Y puede que sea ese precisamente el hueso con el que topa el buenismo institucional: no es lo mismo la igualdad de oportunidades que la igualdad de resultados. Y el progresismo, demasiado a menudo, confunde ambos sintagmas, tratando de convencernos, no de que todos tenemos derecho a poder jugar a fútbol si queremos, sino de que todos tenemos derecho a ser Messi (y a cobrar como él).
La segunda es especialmente esperanzadora: frente a injerencias ideológicas y políticas, a la aspiración de control del relato y, con ello, de la realidad última, el ciudadano tiene capacidad de resistencia. Y este brote eufórico de orgullo nacional, este sentimiento de pertenencia espontáneo e irreprimible ante la victoria y el símbolo, lo demuestra. Las medidas DEI abatidas en su propio campo: el de la emotividad. Parece que no contemplaban que el desapego de la realidad objetiva, sentimiento mediante, opera en doble sentido.

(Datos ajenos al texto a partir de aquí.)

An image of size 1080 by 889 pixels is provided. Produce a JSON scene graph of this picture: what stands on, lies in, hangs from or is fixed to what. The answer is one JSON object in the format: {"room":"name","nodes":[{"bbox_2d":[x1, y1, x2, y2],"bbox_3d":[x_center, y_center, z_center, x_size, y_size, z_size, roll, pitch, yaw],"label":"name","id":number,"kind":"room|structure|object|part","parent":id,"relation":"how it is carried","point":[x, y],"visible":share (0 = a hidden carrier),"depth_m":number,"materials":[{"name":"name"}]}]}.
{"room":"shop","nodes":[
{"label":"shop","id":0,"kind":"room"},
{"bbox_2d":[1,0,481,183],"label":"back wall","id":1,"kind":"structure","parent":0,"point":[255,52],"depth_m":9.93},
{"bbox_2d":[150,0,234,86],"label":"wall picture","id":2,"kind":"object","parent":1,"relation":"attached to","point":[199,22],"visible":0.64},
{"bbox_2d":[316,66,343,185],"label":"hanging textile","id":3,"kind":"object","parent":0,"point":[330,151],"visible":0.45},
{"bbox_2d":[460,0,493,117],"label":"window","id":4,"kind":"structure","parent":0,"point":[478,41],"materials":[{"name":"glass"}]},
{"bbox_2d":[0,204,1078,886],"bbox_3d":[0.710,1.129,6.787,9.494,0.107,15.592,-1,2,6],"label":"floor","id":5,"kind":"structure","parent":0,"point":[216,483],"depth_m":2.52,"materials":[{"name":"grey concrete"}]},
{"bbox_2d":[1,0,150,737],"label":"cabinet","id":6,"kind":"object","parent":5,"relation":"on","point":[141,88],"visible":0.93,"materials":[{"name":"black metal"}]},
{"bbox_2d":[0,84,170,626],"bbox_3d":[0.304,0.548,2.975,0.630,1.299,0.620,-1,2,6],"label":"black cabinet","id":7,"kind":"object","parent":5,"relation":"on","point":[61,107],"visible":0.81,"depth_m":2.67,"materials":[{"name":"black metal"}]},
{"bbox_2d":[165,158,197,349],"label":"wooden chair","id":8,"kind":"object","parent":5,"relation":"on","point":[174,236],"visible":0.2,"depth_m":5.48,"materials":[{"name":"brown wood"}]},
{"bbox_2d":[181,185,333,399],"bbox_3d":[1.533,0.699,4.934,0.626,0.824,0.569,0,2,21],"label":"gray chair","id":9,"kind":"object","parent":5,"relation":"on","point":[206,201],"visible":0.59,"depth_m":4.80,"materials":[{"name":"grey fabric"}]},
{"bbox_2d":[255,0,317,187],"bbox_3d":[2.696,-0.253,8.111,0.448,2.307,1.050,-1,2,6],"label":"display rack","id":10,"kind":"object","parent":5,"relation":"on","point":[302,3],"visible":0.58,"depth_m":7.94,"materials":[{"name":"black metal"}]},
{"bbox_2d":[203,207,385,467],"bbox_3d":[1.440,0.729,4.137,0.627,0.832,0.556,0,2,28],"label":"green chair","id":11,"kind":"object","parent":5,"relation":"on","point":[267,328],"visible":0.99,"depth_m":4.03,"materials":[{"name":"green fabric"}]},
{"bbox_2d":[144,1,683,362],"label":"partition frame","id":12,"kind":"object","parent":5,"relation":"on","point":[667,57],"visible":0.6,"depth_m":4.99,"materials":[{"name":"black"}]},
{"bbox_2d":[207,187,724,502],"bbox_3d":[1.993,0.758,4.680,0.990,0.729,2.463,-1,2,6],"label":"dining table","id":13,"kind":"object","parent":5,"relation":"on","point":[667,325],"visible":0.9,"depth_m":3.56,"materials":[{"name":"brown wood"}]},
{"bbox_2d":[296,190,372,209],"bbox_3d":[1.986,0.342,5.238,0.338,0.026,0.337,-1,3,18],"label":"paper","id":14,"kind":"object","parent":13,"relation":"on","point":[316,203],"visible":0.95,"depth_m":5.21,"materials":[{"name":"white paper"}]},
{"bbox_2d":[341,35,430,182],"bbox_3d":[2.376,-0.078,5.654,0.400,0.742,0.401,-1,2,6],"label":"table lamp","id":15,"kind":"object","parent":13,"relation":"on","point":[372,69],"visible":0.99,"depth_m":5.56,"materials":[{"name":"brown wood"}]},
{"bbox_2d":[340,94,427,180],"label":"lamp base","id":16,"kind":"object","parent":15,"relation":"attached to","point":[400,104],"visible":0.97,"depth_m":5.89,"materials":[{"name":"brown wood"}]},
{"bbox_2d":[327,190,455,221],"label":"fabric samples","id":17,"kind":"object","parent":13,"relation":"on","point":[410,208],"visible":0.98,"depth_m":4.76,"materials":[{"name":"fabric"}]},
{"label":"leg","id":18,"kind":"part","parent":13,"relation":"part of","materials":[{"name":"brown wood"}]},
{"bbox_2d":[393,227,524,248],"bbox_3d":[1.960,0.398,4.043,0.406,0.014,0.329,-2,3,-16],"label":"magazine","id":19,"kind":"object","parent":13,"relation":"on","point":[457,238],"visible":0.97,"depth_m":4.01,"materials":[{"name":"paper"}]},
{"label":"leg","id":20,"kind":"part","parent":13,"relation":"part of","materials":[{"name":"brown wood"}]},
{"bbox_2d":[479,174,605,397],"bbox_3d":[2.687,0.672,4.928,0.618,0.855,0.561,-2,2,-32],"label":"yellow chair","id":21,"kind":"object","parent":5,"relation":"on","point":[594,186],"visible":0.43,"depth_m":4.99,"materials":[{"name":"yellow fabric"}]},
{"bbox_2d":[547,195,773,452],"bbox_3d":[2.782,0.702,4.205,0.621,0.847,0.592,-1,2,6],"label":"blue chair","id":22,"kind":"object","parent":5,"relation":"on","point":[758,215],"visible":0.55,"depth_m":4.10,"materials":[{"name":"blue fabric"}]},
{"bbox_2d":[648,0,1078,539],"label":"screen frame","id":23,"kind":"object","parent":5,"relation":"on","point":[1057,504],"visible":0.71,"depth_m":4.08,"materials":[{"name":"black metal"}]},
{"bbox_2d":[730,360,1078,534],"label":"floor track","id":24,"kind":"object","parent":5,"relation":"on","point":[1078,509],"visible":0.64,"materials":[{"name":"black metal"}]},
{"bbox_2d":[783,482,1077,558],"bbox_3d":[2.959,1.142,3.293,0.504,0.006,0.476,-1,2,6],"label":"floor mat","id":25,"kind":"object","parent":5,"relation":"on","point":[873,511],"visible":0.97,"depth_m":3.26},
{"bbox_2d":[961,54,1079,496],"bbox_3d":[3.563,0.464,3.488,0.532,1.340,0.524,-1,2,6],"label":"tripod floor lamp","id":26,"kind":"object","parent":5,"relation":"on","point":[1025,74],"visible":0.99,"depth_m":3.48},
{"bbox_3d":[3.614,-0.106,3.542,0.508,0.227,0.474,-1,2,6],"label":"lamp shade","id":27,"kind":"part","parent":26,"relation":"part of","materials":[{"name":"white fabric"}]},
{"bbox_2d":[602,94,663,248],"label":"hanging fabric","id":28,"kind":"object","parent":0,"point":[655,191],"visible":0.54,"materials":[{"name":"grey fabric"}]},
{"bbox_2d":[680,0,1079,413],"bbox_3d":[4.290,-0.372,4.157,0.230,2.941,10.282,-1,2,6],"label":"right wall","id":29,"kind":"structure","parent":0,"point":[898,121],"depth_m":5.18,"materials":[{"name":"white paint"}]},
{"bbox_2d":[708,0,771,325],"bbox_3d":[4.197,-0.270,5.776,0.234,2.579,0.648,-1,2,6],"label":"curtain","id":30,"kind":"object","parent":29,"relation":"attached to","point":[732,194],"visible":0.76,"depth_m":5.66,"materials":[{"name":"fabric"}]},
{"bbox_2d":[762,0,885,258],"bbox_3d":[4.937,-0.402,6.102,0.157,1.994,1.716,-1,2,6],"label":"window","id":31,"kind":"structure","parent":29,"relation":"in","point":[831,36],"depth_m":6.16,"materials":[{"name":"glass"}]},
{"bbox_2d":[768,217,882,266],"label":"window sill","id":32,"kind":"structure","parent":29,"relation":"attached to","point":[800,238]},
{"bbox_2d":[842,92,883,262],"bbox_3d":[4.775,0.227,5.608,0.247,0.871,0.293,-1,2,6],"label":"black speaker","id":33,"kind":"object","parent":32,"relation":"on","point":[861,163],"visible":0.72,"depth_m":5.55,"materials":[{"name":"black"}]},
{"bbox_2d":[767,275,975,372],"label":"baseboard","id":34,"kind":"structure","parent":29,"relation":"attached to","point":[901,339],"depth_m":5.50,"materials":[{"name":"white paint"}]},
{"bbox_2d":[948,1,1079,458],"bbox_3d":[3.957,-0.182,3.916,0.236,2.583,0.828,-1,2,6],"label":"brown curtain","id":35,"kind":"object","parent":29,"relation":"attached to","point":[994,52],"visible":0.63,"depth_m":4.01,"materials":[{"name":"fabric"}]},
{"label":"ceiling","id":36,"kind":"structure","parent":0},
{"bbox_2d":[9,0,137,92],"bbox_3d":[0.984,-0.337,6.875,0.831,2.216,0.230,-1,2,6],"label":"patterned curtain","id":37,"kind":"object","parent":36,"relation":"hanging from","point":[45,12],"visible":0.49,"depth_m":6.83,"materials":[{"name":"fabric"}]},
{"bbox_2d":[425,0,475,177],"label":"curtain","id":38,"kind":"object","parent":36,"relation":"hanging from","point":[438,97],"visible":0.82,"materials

Instrumentalizarlo en propio beneficio funciona siempre que el de enfrente no cuente con las mismas herramientas. Pero cuando un grupo de esforzados chavales con un objetivo común y al abrigo de una bandera es capaz de que todo un país, polarizado en extremo, sienta suya la enseña y se una en rito (los colores, los cánticos, las danzas), es que ahí hay una grieta. Una por la que entra la luz: hay un lugar libre de hipermoralización. Uno que no es permeable, pese a que intentos no faltan (a las reacciones ante un saludo no lo suficientemente efusivo y servil me remito). El tribalismo ideológico ha encontrado resistencia.
Amenaza a la convivencia
Y si la ha encontrado ahí, la puede encontrar en otros campos. Somos capaces de impermeabilizarnos frente a la injerencia constante de los prescriptores de la corrección moral, actores de esta tramoya y no solo meros espectadores. Deberíamos sentirnos interpelados ante la amenaza a la convivencia (pacífica y respetuosa) y reivindicar (y defender) los espacios de civilizada discrepancia. No todo es ferozmente político y no todo es furiosamente ideológico. Aunque se esfuercen por convencernos de que lo es hasta el menú del día o el código postal, los gustos musicales o el número (o ausencia) de hijos.
Pero no deja de ser curioso, casi una paradoja, que donde se vea cuestionado el moralismo exacerbado sea, precisamente, donde se articula el mismo mecanismo, donde se combate con las mismas armas. Decía Jonathan Haidt que «la moralidad une y ciega. Nos une en equipos ideológicos que luchan entre sí como si el destino del mundo dependiera de que nuestro lado gane la batalla». Y ha sido precisamente un equipo, este deportivo, el que nos ha unido frente a lo que nos ciega que —apuntaba Haidt— es «al hecho de que cada equipo está compuesto por buenas personas que tienen algo importante que decir».